Osman Baydemir bir cevap vermemiş, yatıştırmaya çalışmış...
Sonra dört gün boyunca görüşmüşler fırsat buldukça... Osman Baydemir anlatmış, kadın itiraz etmiş.
Baydemir’in yalancısıyım, en sonunda kadın, “Ben bunları bilmiyordum” demiş ve ağlamış.
Bu öykü üzerine çok mavra çevrildi. Osman Baydemir’le dalga geçildi. Baydemir’in bunca acımasız alay üzerine, gelen dalgayı sessizce geçiştirmek dışında bir şey yapmadığını söylemeliyim.
Bir Nuri Bilge filmi karşısında 4 tavır
TWİTTER’dan 29 arkadaşımla gittim Nuri Bilge Ceylan filmine...
Film karşısında dört ayrı tavır gözlemledim.
“Her tavra saygım sonsuz” diyerek aktarıyorum tavırları:
1- ÇABUCAK SIKILANLAR: Film başlıyor. Her ne kadar Nuri Bilge Ceylan’ın önceki filmlerine göre biraz daha hızlı aksa da, sonuçta yavaş akan bir film bu... Bu tür filmlere aşina olmayan ya da tavırlı olanların, filmin ilk 10 dakikasında “Eyvah! 2.5 saatlik bir kâbusun tam ortasına düştük galiba” demeleri kaçınılmazdır. İşte tam o sırada bir karar verilecek: Ya çaktırmadan uzayıp gidilecek ya da çaresiz katlanılacak. Uzayıp gidenler “çabucak sıkılanlar” kapsamındadır.
2- ‘BU NE YA’ DİYENLER: Daha önce herhangi bir Nuri Bilge filmi seyretmemiş olanlardan bazıları ise daha sabırlı olabiliyorlar. “Bakalım bu kadar ödül alan film nasıl bir filmmiş” diye geçiliyor beyaz perdenin karşısında... İlk 10 dakika geçiyor, seyircimiz “Bu ne ya?” diyor. 20 dakika... Aynı tepki... Bir saat... İki saat... Tepki hiç değişmiyor. Filmin sonunda ise şu tepkiyi veriyor: “Bekledim bir şey olacak diye ama olmadı”.

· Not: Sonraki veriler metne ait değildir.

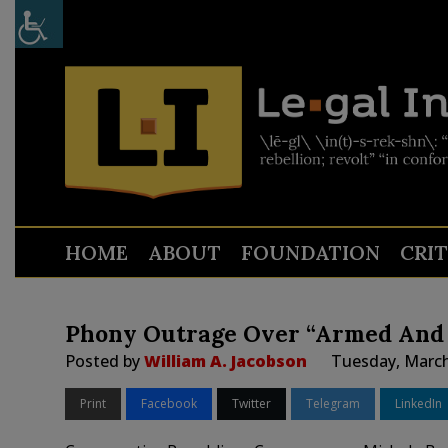
HOME
ABOUT
FOUNDATION
CRI
Phony Outrage Over “Armed And
Posted by
William A. Jacobson
Tuesday, March
Print
Facebook
Twitter
Telegram
LinkedIn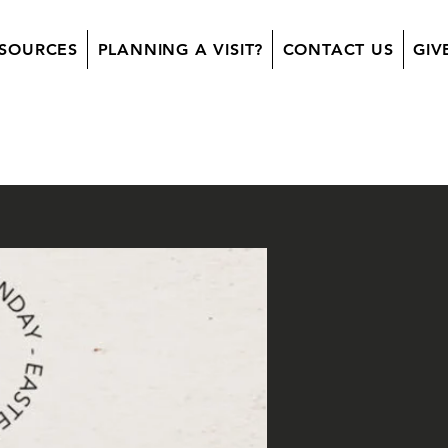
SOURCES
PLANNING A VISIT?
CONTACT US
GIV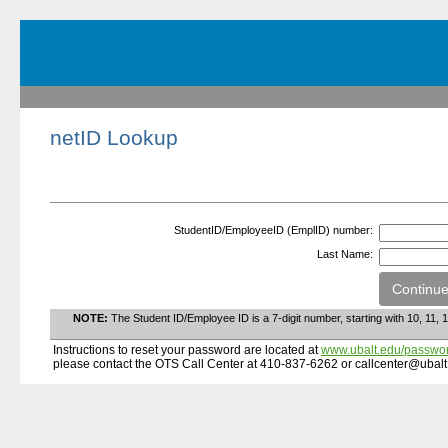
netID Lookup
StudentID/EmployeeID (EmplID) number:
Last Name:
NOTE:
The Student ID/Employee ID is a 7-digit number, starting with 10, 11, 1
Instructions to reset your password are located at
www.ubalt.edu/passwo
please contact the OTS Call Center at 410-837-6262 or callcenter@ubalt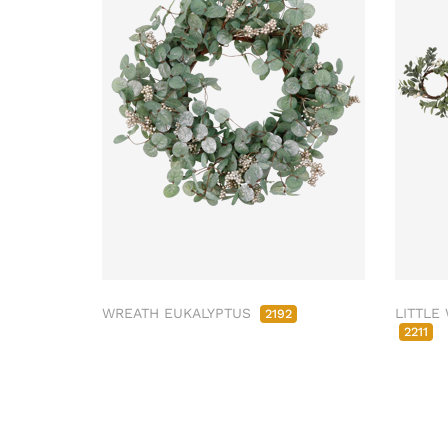
WREATH EUKALYPTUS
LITTLE
2192
2211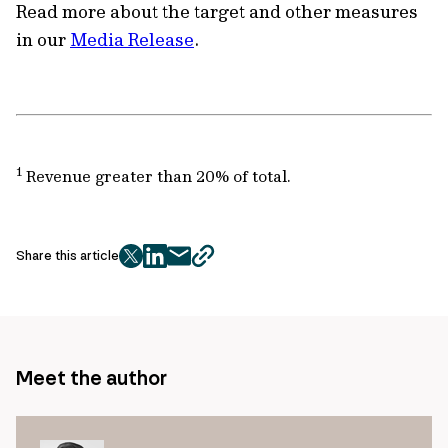
Read more about the target and other measures
in our
Media Release
.
1
Revenue greater than 20% of total.
Share this article
twitter
facebook
mail
copy
page
url
Meet the author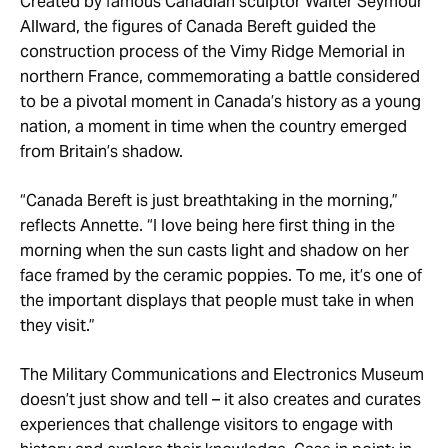
Created by famous Canadian sculptor Walter Seymour
Allward, the figures of Canada Bereft guided the
construction process of the Vimy Ridge Memorial in
northern France, commemorating a battle considered
to be a pivotal moment in Canada’s history as a young
nation, a moment in time when the country emerged
from Britain’s shadow.
“Canada Bereft is just breathtaking in the morning,”
reflects Annette. “I love being here first thing in the
morning when the sun casts light and shadow on her
face framed by the ceramic poppies. To me, it’s one of
the important displays that people must take in when
they visit.”
The Military Communications and Electronics Museum
doesn’t just show and tell – it also creates and curates
experiences that challenge visitors to engage with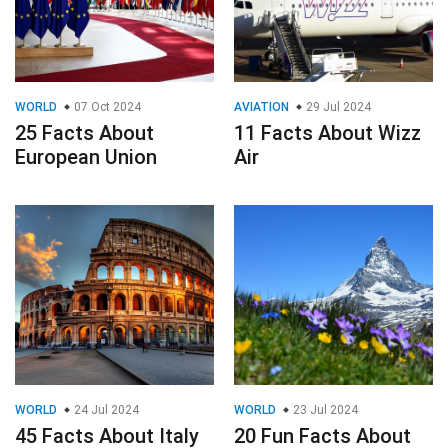
WORLD
07 Oct 2024
AVIATION
29 Jul 2024
25 Facts About
11 Facts About Wizz
European Union
Air
WORLD
24 Jul 2024
WORLD
23 Jul 2024
45 Facts About Italy
20 Fun Facts About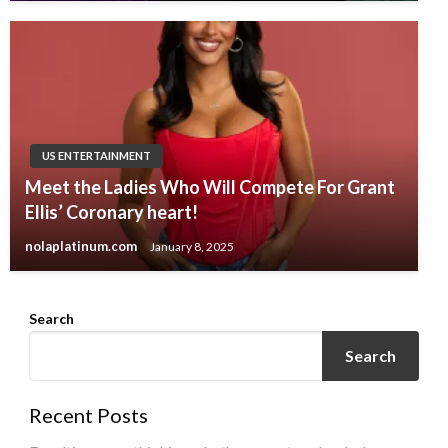
US ENTERTAINMENT
Meet the Ladies Who Will Compete For Grant
Ellis’ Coronary heart!
nolaplatinum.com
January 8, 2025
Search
Search
Recent Posts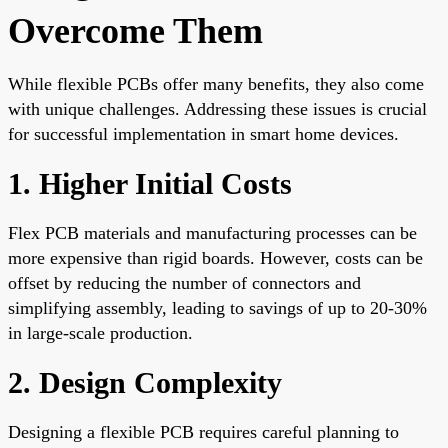
Overcome Them
While flexible PCBs offer many benefits, they also come
with unique challenges. Addressing these issues is crucial
for successful implementation in smart home devices.
1. Higher Initial Costs
Flex PCB materials and manufacturing processes can be
more expensive than rigid boards. However, costs can be
offset by reducing the number of connectors and
simplifying assembly, leading to savings of up to 20-30%
in large-scale production.
2. Design Complexity
Designing a flexible PCB requires careful planning to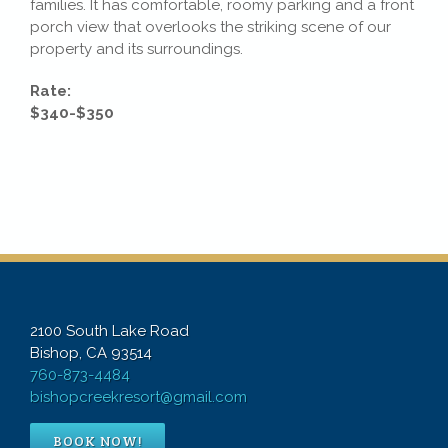
families. It has comfortable, roomy parking and a front
porch view that overlooks the striking scene of our
property and its surroundings.
Rate:
$340-$350
2100 South Lake Road
Bishop, CA 93514
760-873-4484
bishopcreekresort@gmail.com
BOOK NOW!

3- AYILIP BAYILANLAR: Herhangi bir Nuri Bilge filmine peşinen kredi açanlardan söz ediyorum. Onlar filmi hiç bitmesin duygusuyla izliyorlar. Elma yuvarlanıyor, kendilerinden geçiyorlar. Kadrajlara hayran kalıyorlar... Oyunculuklara parmak ısırıyorlar... Birilerinin “kâbus” olarak gördükleri filmi, onlar resmen bir ayin olarak görüyorlar. Ve film bittiğinde “Uzak’tan daha iyiydi ama Üç Maymun’dan kötüydü” gibi cümlelerle kıyaslamalar yapıyorlar.

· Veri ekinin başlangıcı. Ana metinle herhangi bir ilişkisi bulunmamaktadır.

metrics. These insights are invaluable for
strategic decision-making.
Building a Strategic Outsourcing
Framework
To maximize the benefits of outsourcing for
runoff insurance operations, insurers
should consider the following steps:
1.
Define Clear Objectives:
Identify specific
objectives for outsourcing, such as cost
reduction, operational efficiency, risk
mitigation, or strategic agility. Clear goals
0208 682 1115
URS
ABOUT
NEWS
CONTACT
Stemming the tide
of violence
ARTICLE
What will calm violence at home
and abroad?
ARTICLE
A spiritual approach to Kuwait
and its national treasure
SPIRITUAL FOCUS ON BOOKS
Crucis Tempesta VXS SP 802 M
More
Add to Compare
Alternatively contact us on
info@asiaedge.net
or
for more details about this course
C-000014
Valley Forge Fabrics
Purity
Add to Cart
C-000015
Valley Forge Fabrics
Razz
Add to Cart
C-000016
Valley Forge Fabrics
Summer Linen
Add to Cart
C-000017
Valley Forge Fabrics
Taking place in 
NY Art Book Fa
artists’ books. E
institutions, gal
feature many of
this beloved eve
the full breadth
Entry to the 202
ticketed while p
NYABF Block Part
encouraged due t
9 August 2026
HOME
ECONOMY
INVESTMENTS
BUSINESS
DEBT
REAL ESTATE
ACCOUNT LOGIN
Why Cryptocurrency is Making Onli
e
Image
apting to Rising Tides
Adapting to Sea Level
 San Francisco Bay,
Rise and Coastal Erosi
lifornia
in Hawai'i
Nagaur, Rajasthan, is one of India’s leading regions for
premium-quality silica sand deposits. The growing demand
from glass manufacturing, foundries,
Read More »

4- PROFESYONELLER: Nuri Bilge sinemasını yalayıp yutmuşlar. Zaten kendileri de benzer alanlarda çalışıyorlar. Filmi seyrederken bizim gibilerin hiç dikkat etmedikleri ayrıntılara dikkat ediyorlar: Tekniğine bakıyorlar, kamera hareketlerini takip ediyorlar falan... Sonunda da “Nuri Hoca yine yapmış yapacağını” diyorlar. Bazıları da “Falanca sahnede bir fluya düşme durumu vardı, Nuri Hoca’ya hiç yakıştıramadım” diyorlar.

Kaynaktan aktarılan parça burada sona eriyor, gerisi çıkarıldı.